Your goal:
Line by line, copy out the data below exactly.

◆ ◆ ◆ ◆ ◆

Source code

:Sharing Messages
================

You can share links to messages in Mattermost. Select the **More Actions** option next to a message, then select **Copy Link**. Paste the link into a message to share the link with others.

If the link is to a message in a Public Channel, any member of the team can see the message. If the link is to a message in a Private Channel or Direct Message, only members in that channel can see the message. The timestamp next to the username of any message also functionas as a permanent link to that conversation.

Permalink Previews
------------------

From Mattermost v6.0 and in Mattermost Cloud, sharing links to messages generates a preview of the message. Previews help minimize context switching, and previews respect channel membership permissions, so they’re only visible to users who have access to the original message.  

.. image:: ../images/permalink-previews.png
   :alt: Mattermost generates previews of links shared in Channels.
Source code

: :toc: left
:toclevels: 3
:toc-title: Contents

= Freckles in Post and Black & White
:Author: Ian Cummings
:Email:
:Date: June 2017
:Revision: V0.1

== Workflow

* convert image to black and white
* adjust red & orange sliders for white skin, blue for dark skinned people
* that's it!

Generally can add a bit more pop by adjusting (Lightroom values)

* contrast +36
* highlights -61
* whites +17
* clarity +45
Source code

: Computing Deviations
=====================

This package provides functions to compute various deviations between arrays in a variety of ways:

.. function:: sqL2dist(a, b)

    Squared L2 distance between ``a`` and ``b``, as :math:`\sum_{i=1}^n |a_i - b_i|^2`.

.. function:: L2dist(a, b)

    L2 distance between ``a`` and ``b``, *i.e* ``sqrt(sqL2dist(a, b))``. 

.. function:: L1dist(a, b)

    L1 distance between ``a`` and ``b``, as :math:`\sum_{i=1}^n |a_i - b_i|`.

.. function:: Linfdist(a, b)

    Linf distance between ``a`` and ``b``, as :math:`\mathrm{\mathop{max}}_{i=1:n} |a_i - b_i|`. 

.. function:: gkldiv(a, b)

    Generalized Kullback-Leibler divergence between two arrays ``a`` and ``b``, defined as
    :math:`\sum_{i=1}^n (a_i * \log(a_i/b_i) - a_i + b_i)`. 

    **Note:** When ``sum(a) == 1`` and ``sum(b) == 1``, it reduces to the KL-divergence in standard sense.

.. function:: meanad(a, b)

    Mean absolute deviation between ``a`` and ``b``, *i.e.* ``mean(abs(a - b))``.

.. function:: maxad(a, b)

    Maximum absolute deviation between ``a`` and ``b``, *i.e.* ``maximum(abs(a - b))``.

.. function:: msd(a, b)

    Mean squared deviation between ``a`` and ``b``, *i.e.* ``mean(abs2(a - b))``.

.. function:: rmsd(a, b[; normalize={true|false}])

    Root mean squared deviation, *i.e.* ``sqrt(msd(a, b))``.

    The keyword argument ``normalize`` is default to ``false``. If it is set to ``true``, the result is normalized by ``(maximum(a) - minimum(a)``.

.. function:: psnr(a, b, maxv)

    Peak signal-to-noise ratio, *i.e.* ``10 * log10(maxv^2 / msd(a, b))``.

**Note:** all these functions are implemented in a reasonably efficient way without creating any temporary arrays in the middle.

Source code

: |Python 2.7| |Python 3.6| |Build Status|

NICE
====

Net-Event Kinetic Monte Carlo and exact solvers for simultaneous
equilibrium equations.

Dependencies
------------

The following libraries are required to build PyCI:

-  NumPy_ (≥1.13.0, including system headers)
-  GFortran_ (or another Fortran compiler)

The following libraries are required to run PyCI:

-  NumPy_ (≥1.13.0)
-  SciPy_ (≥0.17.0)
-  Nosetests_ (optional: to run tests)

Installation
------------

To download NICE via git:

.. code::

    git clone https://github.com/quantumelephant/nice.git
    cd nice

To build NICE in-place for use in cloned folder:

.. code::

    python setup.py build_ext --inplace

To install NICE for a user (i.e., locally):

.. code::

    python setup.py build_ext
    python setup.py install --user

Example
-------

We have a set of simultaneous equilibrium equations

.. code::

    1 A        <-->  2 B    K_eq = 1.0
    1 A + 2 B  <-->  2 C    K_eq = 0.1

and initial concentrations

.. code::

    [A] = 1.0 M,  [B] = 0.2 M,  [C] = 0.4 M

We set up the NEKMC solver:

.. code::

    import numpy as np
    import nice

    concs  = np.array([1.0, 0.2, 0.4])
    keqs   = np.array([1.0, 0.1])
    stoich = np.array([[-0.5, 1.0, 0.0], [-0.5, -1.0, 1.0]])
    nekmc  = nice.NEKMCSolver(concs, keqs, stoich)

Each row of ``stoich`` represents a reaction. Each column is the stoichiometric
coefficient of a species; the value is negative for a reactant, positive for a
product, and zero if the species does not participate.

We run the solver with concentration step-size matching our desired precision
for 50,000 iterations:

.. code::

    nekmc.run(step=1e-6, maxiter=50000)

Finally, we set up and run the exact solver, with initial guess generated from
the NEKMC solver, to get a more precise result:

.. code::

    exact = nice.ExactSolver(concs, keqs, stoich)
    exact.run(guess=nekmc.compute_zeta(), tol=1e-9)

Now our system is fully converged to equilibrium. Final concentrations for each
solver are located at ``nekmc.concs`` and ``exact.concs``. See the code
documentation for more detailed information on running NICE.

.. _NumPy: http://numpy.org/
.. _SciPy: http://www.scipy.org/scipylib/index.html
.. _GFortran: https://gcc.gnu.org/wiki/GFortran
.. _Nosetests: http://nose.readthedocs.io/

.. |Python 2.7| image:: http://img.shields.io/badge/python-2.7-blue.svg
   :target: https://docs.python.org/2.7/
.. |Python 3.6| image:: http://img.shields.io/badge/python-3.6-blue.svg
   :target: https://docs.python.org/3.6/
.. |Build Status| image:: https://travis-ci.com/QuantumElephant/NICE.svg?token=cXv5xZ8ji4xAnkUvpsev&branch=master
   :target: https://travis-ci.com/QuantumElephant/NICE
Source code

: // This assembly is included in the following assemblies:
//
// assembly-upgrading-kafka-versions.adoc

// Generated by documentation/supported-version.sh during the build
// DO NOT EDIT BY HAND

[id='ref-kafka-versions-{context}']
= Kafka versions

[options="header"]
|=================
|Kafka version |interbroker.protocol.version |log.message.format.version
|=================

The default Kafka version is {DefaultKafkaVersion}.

◆ ◆ ◆ ◆ ◆

Solution to the problem:
Source code

:Sharing Messages
================

You can share links to messages in Mattermost. Select the **More Actions** option next to a message, then select **Copy Link**. Paste the link into a message to share the link with others.

If the link is to a message in a Public Channel, any member of the team can see the message. If the link is to a message in a Private Channel or Direct Message, only members in that channel can see the message. The timestamp next to the username of any message also functionas as a permanent link to that conversation.

Permalink Previews
------------------

From Mattermost v6.0 and in Mattermost Cloud, sharing links to messages generates a preview of the message. Previews help minimize context switching, and previews respect channel membership permissions, so they’re only visible to users who have access to the original message.  

.. image:: ../images/permalink-previews.png
   :alt: Mattermost generates previews of links shared in Channels.
Source code

: :toc: left
:toclevels: 3
:toc-title: Contents

= Freckles in Post and Black & White
:Author: Ian Cummings
:Email:
:Date: June 2017
:Revision: V0.1

== Workflow

* convert image to black and white
* adjust red & orange sliders for white skin, blue for dark skinned people
* that's it!

Generally can add a bit more pop by adjusting (Lightroom values)

* contrast +36
* highlights -61
* whites +17
* clarity +45
Source code

: Computing Deviations
=====================

This package provides functions to compute various deviations between arrays in a variety of ways:

.. function:: sqL2dist(a, b)

    Squared L2 distance between ``a`` and ``b``, as :math:`\sum_{i=1}^n |a_i - b_i|^2`.

.. function:: L2dist(a, b)

    L2 distance between ``a`` and ``b``, *i.e* ``sqrt(sqL2dist(a, b))``. 

.. function:: L1dist(a, b)

    L1 distance between ``a`` and ``b``, as :math:`\sum_{i=1}^n |a_i - b_i|`.

.. function:: Linfdist(a, b)

    Linf distance between ``a`` and ``b``, as :math:`\mathrm{\mathop{max}}_{i=1:n} |a_i - b_i|`. 

.. function:: gkldiv(a, b)

    Generalized Kullback-Leibler divergence between two arrays ``a`` and ``b``, defined as
    :math:`\sum_{i=1}^n (a_i * \log(a_i/b_i) - a_i + b_i)`. 

    **Note:** When ``sum(a) == 1`` and ``sum(b) == 1``, it reduces to the KL-divergence in standard sense.

.. function:: meanad(a, b)

    Mean absolute deviation between ``a`` and ``b``, *i.e.* ``mean(abs(a - b))``.

.. function:: maxad(a, b)

    Maximum absolute deviation between ``a`` and ``b``, *i.e.* ``maximum(abs(a - b))``.

.. function:: msd(a, b)

    Mean squared deviation between ``a`` and ``b``, *i.e.* ``mean(abs2(a - b))``.

.. function:: rmsd(a, b[; normalize={true|false}])

    Root mean squared deviation, *i.e.* ``sqrt(msd(a, b))``.

    The keyword argument ``normalize`` is default to ``false``. If it is set to ``true``, the result is normalized by ``(maximum(a) - minimum(a)``.

.. function:: psnr(a, b, maxv)

    Peak signal-to-noise ratio, *i.e.* ``10 * log10(maxv^2 / msd(a, b))``.

**Note:** all these functions are implemented in a reasonably efficient way without creating any temporary arrays in the middle.

Source code

: |Python 2.7| |Python 3.6| |Build Status|

NICE
====

Net-Event Kinetic Monte Carlo and exact solvers for simultaneous
equilibrium equations.

Dependencies
------------

The following libraries are required to build PyCI:

-  NumPy_ (≥1.13.0, including system headers)
-  GFortran_ (or another Fortran compiler)

The following libraries are required to run PyCI:

-  NumPy_ (≥1.13.0)
-  SciPy_ (≥0.17.0)
-  Nosetests_ (optional: to run tests)

Installation
------------

To download NICE via git:

.. code::

    git clone https://github.com/quantumelephant/nice.git
    cd nice

To build NICE in-place for use in cloned folder:

.. code::

    python setup.py build_ext --inplace

To install NICE for a user (i.e., locally):

.. code::

    python setup.py build_ext
    python setup.py install --user

Example
-------

We have a set of simultaneous equilibrium equations

.. code::

    1 A        <-->  2 B    K_eq = 1.0
    1 A + 2 B  <-->  2 C    K_eq = 0.1

and initial concentrations

.. code::

    [A] = 1.0 M,  [B] = 0.2 M,  [C] = 0.4 M

We set up the NEKMC solver:

.. code::

    import numpy as np
    import nice

    concs  = np.array([1.0, 0.2, 0.4])
    keqs   = np.array([1.0, 0.1])
    stoich = np.array([[-0.5, 1.0, 0.0], [-0.5, -1.0, 1.0]])
    nekmc  = nice.NEKMCSolver(concs, keqs, stoich)

Each row of ``stoich`` represents a reaction. Each column is the stoichiometric
coefficient of a species; the value is negative for a reactant, positive for a
product, and zero if the species does not participate.

We run the solver with concentration step-size matching our desired precision
for 50,000 iterations:

.. code::

    nekmc.run(step=1e-6, maxiter=50000)

Finally, we set up and run the exact solver, with initial guess generated from
the NEKMC solver, to get a more precise result:

.. code::

    exact = nice.ExactSolver(concs, keqs, stoich)
    exact.run(guess=nekmc.compute_zeta(), tol=1e-9)

Now our system is fully converged to equilibrium. Final concentrations for each
solver are located at ``nekmc.concs`` and ``exact.concs``. See the code
documentation for more detailed information on running NICE.

.. _NumPy: http://numpy.org/
.. _SciPy: http://www.scipy.org/scipylib/index.html
.. _GFortran: https://gcc.gnu.org/wiki/GFortran
.. _Nosetests: http://nose.readthedocs.io/

.. |Python 2.7| image:: http://img.shields.io/badge/python-2.7-blue.svg
   :target: https://docs.python.org/2.7/
.. |Python 3.6| image:: http://img.shields.io/badge/python-3.6-blue.svg
   :target: https://docs.python.org/3.6/
.. |Build Status| image:: https://travis-ci.com/QuantumElephant/NICE.svg?token=cXv5xZ8ji4xAnkUvpsev&branch=master
   :target: https://travis-ci.com/QuantumElephant/NICE
Source code

: // This assembly is included in the following assemblies:
//
// assembly-upgrading-kafka-versions.adoc

// Generated by documentation/supported-version.sh during the build
// DO NOT EDIT BY HAND

[id='ref-kafka-versions-{context}']
= Kafka versions

[options="header"]
|=================
|Kafka version |interbroker.protocol.version |log.message.format.version
|=================

The default Kafka version is {DefaultKafkaVersion}.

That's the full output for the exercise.